Step 1: Get the addresses of all the list pagesThe specific location of the data is shown below. Because the data is all in one page, the acquisition method is relatively simple, and the web page can be directly parsed. Step 2: Get the video download addressThe following process is used to obtain the video address. During the search process, it is found that the address of the video thumbnail has certain rules with the address of the video player, as shown below:
# # video thumbnail address http://static.61read.com/flipbooks/huiben/chudiandetouyuzei/cover.jpg video address http://static.61read.com/flipbooks/huiben/chudiandetouyuzei/web/1.mp4Copy the code
The removal ofcover.jpg
And replaced with theweb/1.mp4
That dramatically lowers the level at which we can get video.
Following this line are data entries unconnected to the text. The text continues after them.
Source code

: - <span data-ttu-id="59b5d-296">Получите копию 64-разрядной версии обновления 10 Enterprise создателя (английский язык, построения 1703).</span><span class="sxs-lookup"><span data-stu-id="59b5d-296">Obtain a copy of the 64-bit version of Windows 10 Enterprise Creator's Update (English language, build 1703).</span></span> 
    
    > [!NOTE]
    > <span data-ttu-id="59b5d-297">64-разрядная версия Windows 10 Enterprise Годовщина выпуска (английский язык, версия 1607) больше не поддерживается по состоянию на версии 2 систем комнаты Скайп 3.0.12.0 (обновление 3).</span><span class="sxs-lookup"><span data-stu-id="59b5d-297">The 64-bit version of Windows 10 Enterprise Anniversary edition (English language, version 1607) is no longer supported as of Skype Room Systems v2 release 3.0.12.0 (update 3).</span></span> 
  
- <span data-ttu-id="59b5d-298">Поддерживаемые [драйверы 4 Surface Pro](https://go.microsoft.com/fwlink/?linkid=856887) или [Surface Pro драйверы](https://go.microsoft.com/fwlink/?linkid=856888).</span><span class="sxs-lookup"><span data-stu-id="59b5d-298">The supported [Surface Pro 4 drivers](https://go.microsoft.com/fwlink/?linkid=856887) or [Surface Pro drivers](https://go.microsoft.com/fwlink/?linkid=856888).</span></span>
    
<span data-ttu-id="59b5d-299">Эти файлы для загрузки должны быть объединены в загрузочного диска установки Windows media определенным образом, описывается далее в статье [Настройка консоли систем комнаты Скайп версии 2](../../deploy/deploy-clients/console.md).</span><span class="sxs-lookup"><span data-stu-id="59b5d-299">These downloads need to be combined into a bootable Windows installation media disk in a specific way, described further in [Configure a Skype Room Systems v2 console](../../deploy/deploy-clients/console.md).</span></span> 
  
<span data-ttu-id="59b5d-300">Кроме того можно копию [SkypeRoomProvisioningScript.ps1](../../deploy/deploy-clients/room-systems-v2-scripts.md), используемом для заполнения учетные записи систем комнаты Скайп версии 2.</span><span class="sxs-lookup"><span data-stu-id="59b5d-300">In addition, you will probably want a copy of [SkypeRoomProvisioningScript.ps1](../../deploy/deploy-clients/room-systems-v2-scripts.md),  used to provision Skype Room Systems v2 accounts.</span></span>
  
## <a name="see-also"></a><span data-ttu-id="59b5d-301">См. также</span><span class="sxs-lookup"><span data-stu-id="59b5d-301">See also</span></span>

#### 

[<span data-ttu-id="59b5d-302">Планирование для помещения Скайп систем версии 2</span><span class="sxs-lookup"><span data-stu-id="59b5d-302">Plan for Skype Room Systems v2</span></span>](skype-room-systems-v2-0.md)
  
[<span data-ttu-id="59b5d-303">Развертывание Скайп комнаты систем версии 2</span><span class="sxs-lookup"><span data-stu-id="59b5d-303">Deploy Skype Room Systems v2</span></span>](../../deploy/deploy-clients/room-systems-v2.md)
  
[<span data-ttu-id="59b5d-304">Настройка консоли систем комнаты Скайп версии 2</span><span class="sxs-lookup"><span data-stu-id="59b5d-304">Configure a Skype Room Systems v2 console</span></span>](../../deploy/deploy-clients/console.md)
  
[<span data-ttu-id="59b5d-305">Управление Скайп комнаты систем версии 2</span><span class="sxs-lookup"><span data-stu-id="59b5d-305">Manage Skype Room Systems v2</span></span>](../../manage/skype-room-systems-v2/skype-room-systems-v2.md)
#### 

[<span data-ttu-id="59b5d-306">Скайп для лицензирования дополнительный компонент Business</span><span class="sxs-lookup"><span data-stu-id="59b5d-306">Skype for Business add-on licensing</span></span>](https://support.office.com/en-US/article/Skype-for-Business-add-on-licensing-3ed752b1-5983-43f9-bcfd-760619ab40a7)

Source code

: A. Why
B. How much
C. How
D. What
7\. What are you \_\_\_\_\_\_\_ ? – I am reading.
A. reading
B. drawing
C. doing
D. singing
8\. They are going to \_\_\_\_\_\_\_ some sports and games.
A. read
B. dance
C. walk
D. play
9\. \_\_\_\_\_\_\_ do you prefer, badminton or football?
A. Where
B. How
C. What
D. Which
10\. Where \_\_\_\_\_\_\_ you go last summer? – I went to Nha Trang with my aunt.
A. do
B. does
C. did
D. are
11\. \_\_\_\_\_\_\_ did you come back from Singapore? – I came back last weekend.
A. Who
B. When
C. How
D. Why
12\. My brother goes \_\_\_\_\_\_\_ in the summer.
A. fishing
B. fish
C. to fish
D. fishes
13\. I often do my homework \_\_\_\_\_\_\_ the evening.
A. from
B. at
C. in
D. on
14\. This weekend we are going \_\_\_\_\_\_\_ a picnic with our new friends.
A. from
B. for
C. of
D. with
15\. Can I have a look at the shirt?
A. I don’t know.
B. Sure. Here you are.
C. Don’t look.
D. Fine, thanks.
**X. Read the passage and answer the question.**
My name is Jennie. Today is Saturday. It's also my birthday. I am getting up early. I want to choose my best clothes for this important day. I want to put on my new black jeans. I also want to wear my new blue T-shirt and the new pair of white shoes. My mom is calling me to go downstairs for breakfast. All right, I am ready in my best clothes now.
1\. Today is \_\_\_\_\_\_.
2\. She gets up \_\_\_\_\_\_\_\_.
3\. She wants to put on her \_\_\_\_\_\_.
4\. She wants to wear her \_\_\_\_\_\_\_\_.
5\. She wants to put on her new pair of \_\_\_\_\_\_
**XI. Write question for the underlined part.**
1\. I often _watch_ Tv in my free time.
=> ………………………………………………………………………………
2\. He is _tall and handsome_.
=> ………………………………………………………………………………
Step 3: Write code to download the video
import asyncio
import time
import requests
from bs4 import BeautifulSoup
import lxml
BASE_URL = "http://banan.huiben.61read.com"
async def requests_get(url) :
headers = {
"Referer": "http://banan.huiben.61read.com/"."User-Agent": "Mozilla / 5.0 (Windows NT 6.1; Win64; X64) AppleWebKit/537.36 (KHTML, like Gecko) Chrome/94.0.4606.54 Safari/537.36"
}
try:
res = requests.get(url, headers=headers)
return res
except Exception as e:
print(e)
return None
async def get_video(name, url) :
res = await requests_get(url)
if res is not None:
with open(f'./mp4/{name}.mp4'."wb") as f:
f.write(res.content)
return (name, url, "success")
else:
return None
async def get_list_url() :
""" Get list page address """
res = await requests_get("http://banan.huiben.61read.com/")
soup = BeautifulSoup(res.text, "lxml")
all_a = []
for ul in soup.find_all(attrs={'class'.'inline'}):
all_a.extend(BASE_URL + _['href'] for _ in ul.find_all('a'))
return all_a
async def get_mp4_url(url) :
"" get the MP4 address ""
res = await requests_get(url)
soup = BeautifulSoup(res.text, "lxml")
mp4s = []
for div_tag in soup.find_all(attrs={'class'.'item_list'}) :# Get thumbnails of images
src = div_tag.a.img['src']
# Replace thumbnail address with MP4 video address
src = src.replace('cover.jpg'.'web/1.mp4').replace('cover.png'.'web/1.mp4')
name = div_tag.div.a.text.strip()
mp4s.append((src, name))
return mp4s
async def main() :
Get the list page address task
task_list_url = asyncio.create_task(get_list_url())
all_a = await task_list_url
Create a task list
tasks = [asyncio.ensure_future(get_mp4_url(url)) for url in all_a]
Add a callback function
# ret = map(lambda x: x.add_done_callback(callback), tasks)
# async execution
dones, pendings = await asyncio.wait(tasks)
all_mp4 = []
for task in dones:
all_mp4.extend(task.result())
Get all MP4 addresses
totle = len(all_mp4)
print("Accumulate [", totle, "】 video")
print("_" * 100)
print("Ready to download video")
# Download 10 at a time
totle_page = totle // 10 if totle % 10= =0 else totle // 10 + 1
# print(totle_page)
for page in range(0, totle_page):
print("Downloading video on page {}".format(page + 1))
start_page = 0 if page == 0 else page * 10
end_page = (page + 1) * 10
print("Download address")
print(all_mp4[start_page:end_page])
mp4_download_tasks = [asyncio.ensure_future(get_video(name, url)) for url, name in all_mp4[start_page:end_page]]
mp4_dones, mp4_pendings = await asyncio.wait(mp4_download_tasks)
for task in mp4_dones:
print(task.result())
if __name__ == '__main__':
asyncio.run(main())
Copy the code
Write in the back
For the complete code, check out the comments section at the top.
Today is the 243/365 day of continuous writing. Expect attention, likes, comments and favorites.